The Project

The idea for this Latin American Literature and Film Archive began to take shape during the Fall of 1998, when a group of University of Southern California graduate students and I decided that we wanted to explore the topic “Latin American Literature and Film” in a Spring 1999 seminar.

 

Informal conversations quickly developed into an inquiry about what, in the most basic terms, it meant to talk about film and literature generally, and, within that framework, how we might approach Latin American literature and film specifically. At the same time, we considered in practical terms what the seminar might require that students do, what resources were available for the projects they had begun to imagine, and how we could incorporate individual interests within the group’s overall enterprise.

 

We were all familiar with various Latin American literary texts associated with specific films, and some students already had in mind pairs or groups of works they were interested in exploring.  However, we needed a much broader framework from which to consider the actual, if not possible, associations between Latin American literary texts and films from around the world and, especially, the variety of ways in which pairs or clusters of texts and films had been engaged with one another. 

 

How and where to start?
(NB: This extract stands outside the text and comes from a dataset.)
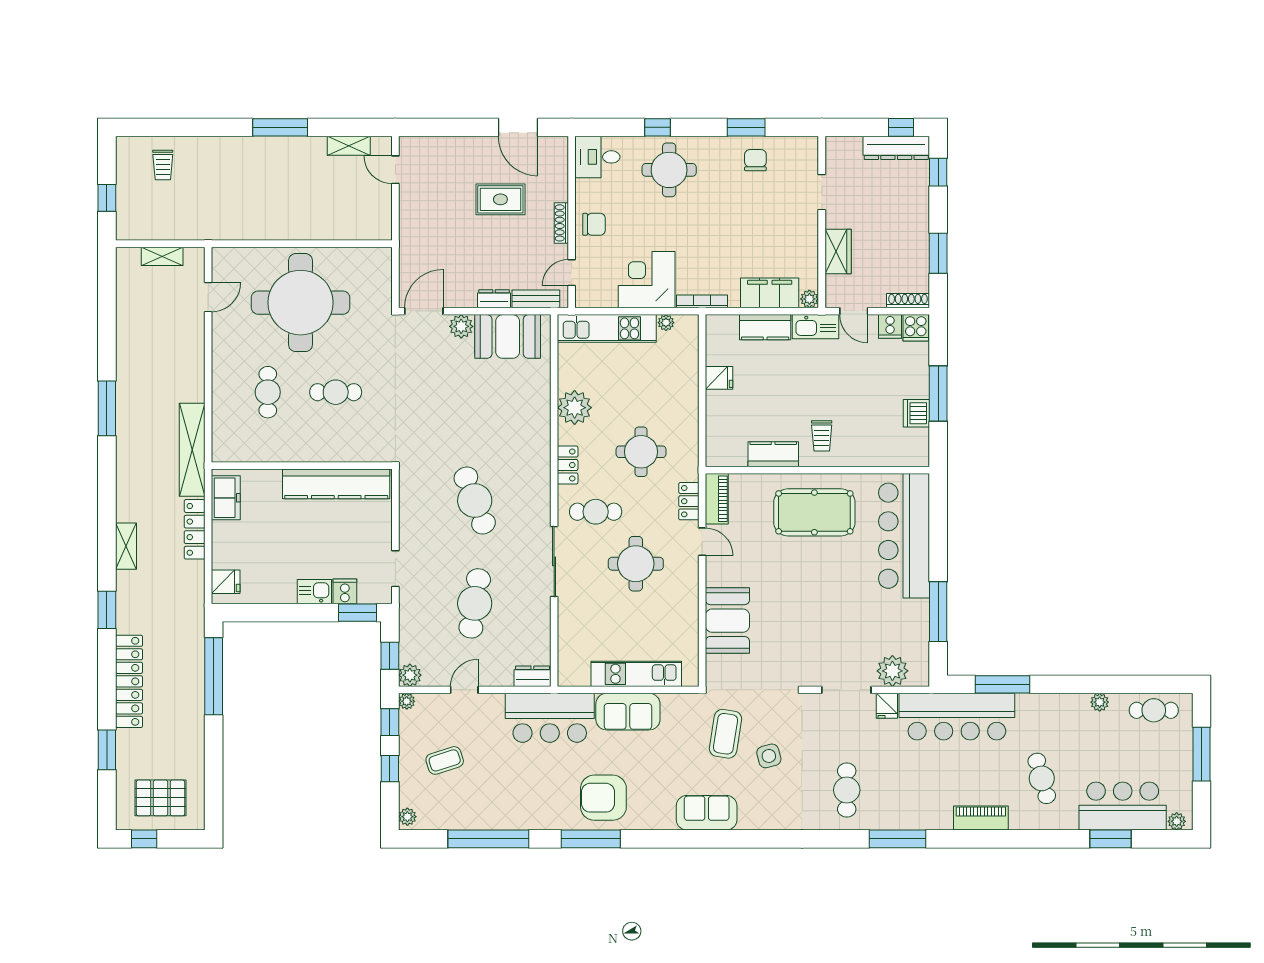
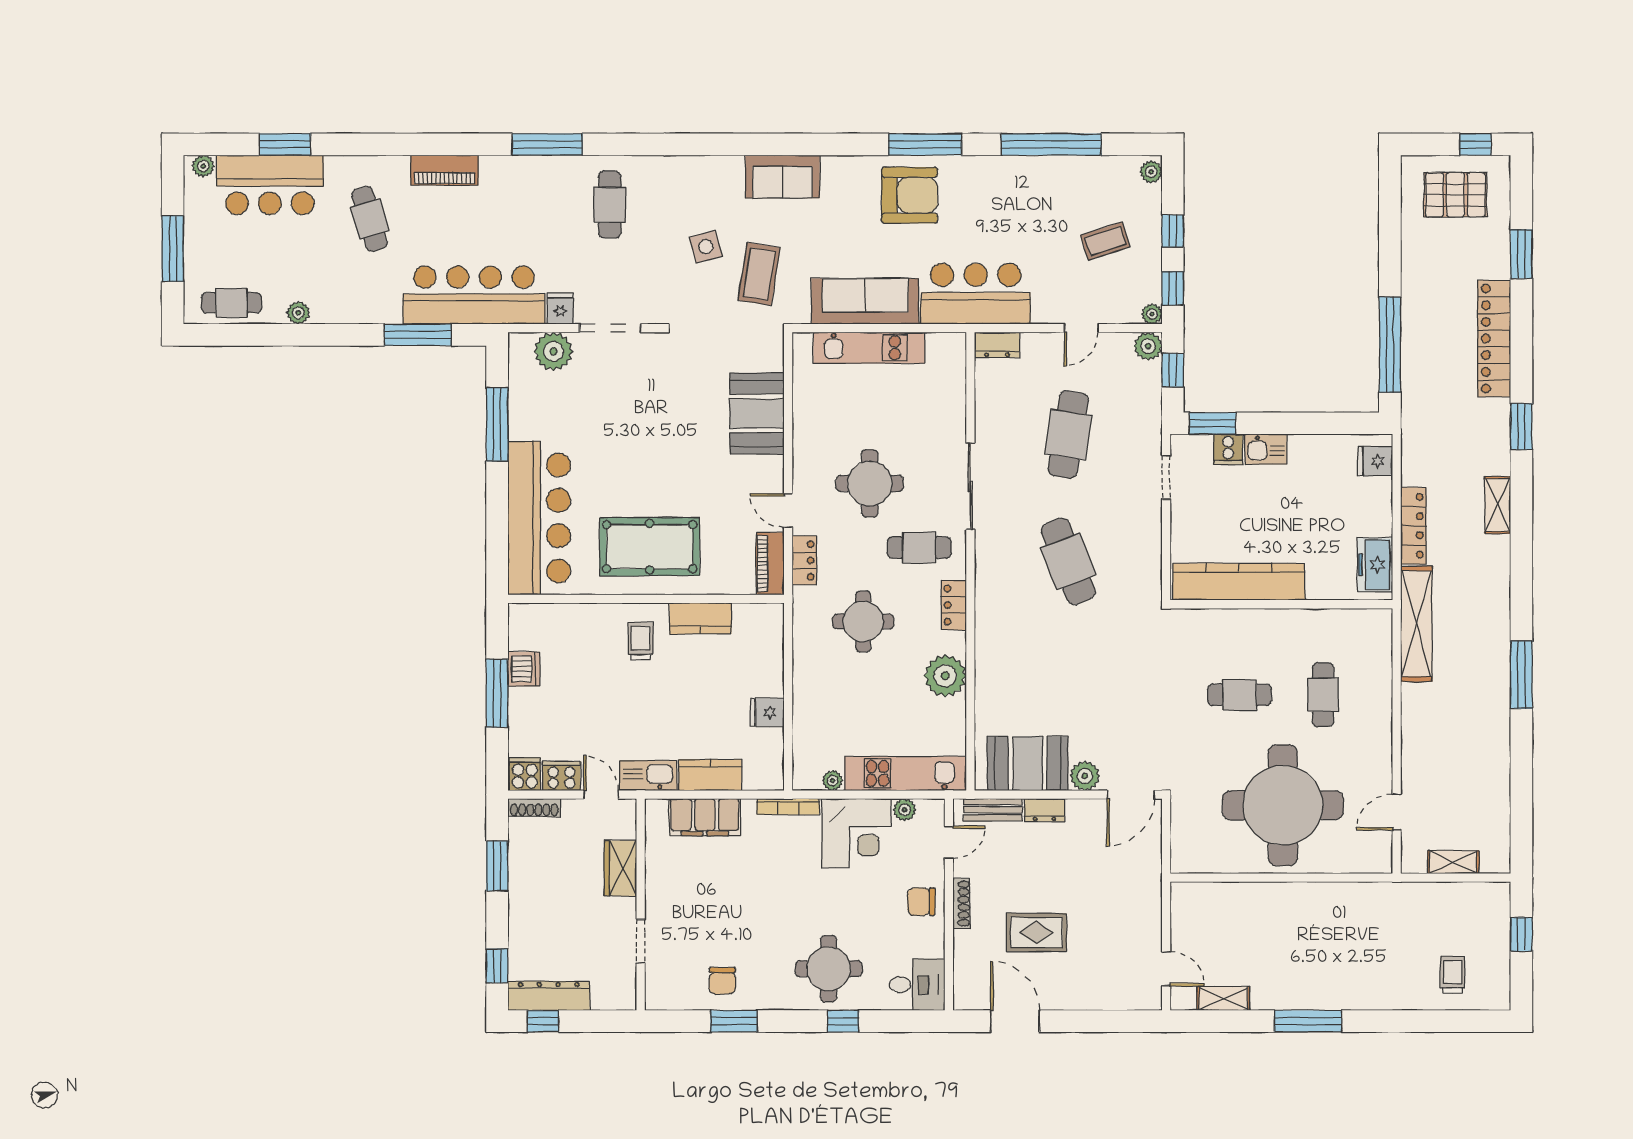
plant: (809, 299) -> (905, 810), moved
cooker: (890, 326) -> (561, 776), width x1.36
sofa: (628, 712) -> (865, 301), width x1.36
We were unable to locate any single source that provided comprehensive information that could be accessed together under  any of the following rubrics: 1) Latin American literary works that had generated films; 2) Latin American authors whose works were in some way adapted for film; 3) films that were directly or indirectly derived from Latin American literature; 4) directors for whom literature had served as an important source for their work in film; 5) authors who had written scripts based on their own literary works or on the texts of other writers, or who had composed original scripts that could be incorporated into their literary production.  We concluded that we would have to create our own repository of information, and the seminar thus became an archival as well as an analytical project.

 

The first part of the course was conducted as a communal investigative workshop. We aimed to produce an archive to which we ourselves—and in the future others like us—could turn to survey Latin American literary texts that had a significant association with films from around the world, or, from the other end, to identify the films that had drawn either directly or indirectly on specific Latin American texts. We worked together in the larger group and in teams, focusing first on literary texts as sources for films, regardless of whether the films aimed to adapt directly a particular text or merely draw on a work's storyline or themes or premise.  With priority given to the literary, we also considered more broadly Latin American authors who had been involved with film as screenwriters, directors, producers, and/or critics, and directors whose work seemed to have been marked by direct or indirect engagement with Latin American literature.  

 

The second part of the seminar focused on interpretation and analysis. Students worked individually and collectively, consulting with each other about their discoveries and approaches to the texts and films that seemed to produce the most compelling conversations.  They explored different models for talking about Latin American literature and film while also researching some of the traditions and topics to which their interest had been drawn. The reading and viewing assignments I formulated grew out of our discussions during the workshop portion of the seminar. The assignments also drew directly on students’ suggestions about the texts, films, and topics that the group as a whole could consider together or that might become points of departure for individual seminar papers.  For example, we considered together: El lugar sin límites, the 1966 novel by José Donoso and the 1978  film of the same title by Arturo Ripstein; Sor Juana’s Respuesta a Sor Filotea (1691) , Octavio Paz’s Sor Juana, o las trampas de la fe (1983), and María Luisa Bemberg’s Yo, la peor de todas (1990); José Pablo Feinman’s Últimos días de la víctima (1977) and Adolfo Aristarain’s 1982 film of the same name.  Among the individual projects that drew on group discussion, an analysis of Feinman’s novel and Aristarain’s film incorporated a consideration of film noire and la novela negra. Drawing on research focused on broad topics as well as on our shared  texts and films, some projects pursued advanced inquiries that became the basis for dissertations and book publications. For example, a project dealing with Tomás Eloy Martínez’s novel Santa Evita (1995) and the films Evita (1996; dir Alan Parker) and Eva Perón (1996; dir. Juan Carlos Desanzo) engaged more generally with the development of film in Argentina and the cultural industry surrounding Eva Perón. Another project ventured into documentary film theory and practice to frame and inform a reading of Gabriel García Márquez’s La aventura de Miguel Littín clandestino en Chile (1986) with Miguel Littin’s documentary Acta General de Chile (1986).

 

In the end, however, it was difficult, if not impossible, to separate the archival impetus from the analytical impulse.  Seminar presentations and final papers generated new questions about the work of particular authors and directors, as well as about the texts and films we had taken up as a group, and pushed us to imagine how the archive could be developed and shared with a wider audience in the future. 

 

The current site is an effort to respond to what that seminar group began to imagine over a dozen years ago.  Moreover, following in the spirit of the original project, this archive is, and remains, a work-in-progress that invites collaboration and contributions from all.